Speaker
Description
In this talk we focus on the numerical solution of large-scale symmetric positive definite matrix equations of the form $A_1XB_1^\top + A_2XB_2^\top + \dots + A_\ell X B_\ell^\top = F$, which arise from discretized partial differential equations and control problems. These equations frequently admit low-rank approximations of the solution $X$, particularly when the right-hand side matrix $F$ has low rank. For cases where $\ell \leq 2$, effective low-rank solvers have been developed, including Alternating Direction Implicit (ADI) methods for Lyapunov and Sylvester equations.

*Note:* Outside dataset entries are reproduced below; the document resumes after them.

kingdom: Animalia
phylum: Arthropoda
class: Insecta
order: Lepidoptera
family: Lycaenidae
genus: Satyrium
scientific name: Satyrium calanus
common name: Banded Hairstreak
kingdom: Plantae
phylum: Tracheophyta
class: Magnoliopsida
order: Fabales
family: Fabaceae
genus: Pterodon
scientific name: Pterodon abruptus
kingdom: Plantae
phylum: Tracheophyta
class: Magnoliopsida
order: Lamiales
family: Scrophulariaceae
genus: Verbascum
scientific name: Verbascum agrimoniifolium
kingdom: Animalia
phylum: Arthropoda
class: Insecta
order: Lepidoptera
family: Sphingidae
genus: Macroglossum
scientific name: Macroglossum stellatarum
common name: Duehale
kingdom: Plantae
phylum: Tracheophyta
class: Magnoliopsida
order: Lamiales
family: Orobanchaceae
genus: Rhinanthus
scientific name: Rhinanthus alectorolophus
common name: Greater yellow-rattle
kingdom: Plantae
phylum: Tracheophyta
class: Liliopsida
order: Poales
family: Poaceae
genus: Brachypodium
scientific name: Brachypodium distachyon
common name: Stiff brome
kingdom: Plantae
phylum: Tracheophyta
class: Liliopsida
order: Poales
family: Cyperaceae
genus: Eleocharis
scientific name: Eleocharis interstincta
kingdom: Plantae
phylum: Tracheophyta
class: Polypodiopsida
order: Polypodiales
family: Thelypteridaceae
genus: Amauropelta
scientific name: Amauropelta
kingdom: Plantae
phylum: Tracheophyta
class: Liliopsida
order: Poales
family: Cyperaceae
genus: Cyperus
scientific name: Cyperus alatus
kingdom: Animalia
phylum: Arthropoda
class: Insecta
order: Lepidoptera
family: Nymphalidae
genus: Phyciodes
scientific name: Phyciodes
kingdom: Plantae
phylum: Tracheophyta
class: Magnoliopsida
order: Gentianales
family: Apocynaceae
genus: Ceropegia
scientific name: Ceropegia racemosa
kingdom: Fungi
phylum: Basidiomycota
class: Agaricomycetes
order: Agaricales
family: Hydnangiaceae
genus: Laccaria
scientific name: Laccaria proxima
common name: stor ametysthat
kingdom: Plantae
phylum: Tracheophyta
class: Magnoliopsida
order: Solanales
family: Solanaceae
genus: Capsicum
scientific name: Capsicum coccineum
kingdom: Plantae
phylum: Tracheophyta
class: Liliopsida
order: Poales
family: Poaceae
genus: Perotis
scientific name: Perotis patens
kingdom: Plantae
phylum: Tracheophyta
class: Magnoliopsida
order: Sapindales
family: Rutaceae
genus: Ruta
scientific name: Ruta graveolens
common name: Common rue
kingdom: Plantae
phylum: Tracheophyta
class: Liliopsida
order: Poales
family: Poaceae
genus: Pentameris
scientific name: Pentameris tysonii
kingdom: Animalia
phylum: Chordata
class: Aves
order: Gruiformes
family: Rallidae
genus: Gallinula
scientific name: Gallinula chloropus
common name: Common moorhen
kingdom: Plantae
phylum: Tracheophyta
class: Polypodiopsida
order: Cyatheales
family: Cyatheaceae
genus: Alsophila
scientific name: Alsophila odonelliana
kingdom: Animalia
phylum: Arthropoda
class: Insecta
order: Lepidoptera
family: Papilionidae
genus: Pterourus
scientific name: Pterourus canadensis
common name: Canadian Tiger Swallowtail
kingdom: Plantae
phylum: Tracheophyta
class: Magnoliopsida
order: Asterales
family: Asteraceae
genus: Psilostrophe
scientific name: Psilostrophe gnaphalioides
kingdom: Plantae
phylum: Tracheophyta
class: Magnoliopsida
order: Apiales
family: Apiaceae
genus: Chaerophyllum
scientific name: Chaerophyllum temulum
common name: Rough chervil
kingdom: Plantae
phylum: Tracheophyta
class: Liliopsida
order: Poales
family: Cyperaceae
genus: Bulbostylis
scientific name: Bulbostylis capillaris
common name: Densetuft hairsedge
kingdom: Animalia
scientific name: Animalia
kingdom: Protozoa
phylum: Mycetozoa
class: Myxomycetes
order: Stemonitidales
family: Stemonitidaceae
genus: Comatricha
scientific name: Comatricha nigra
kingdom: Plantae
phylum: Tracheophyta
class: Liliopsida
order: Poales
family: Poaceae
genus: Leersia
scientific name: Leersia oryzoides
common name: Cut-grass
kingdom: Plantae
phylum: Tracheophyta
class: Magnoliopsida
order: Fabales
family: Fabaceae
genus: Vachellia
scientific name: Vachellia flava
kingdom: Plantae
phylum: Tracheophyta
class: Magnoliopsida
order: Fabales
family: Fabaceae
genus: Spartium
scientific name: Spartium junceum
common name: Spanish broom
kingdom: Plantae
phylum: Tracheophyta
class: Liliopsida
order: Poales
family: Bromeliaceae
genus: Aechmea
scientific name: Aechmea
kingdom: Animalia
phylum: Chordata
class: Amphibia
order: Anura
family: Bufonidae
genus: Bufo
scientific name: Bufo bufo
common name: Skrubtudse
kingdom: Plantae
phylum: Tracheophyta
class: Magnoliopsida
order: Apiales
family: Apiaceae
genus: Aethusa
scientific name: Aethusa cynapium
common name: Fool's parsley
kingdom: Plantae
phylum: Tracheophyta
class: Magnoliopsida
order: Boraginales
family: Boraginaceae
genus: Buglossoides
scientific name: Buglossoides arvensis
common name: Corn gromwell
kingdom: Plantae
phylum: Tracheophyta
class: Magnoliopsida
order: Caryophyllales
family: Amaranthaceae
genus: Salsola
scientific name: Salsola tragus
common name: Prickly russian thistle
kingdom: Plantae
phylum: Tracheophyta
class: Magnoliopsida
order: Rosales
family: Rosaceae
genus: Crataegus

For $\ell > 2$, several existing methods try to approach $X$ through combining a classical iterative method, such as the conjugate gradient (CG) method, with low-rank truncation. In this talk, we consider a more direct approach that approximates $X$ on manifolds of fixed-rank matrices through Riemannian nonlinear CG. A significant challenge is the integration of effective preconditioners into this first-order Riemannian optimization method. We propose novel preconditioning strategies, including a change of metric in the ambient space, preconditioning the Riemannian gradient, and a variant of ADI on the tangent space. Along with a rank adaptation strategy, the proposed method demonstrates competitive performance on a range of representative examples.
References
[1] Ivan Bioli, Daniel Kressner, and Leonardo Robol. Preconditioned Low-Rank Riemannian Optimization for Symmetric Positive Definite Linear Matrix Equations. Aug. 29, 2024. arXiv:2408.16416[math.NA].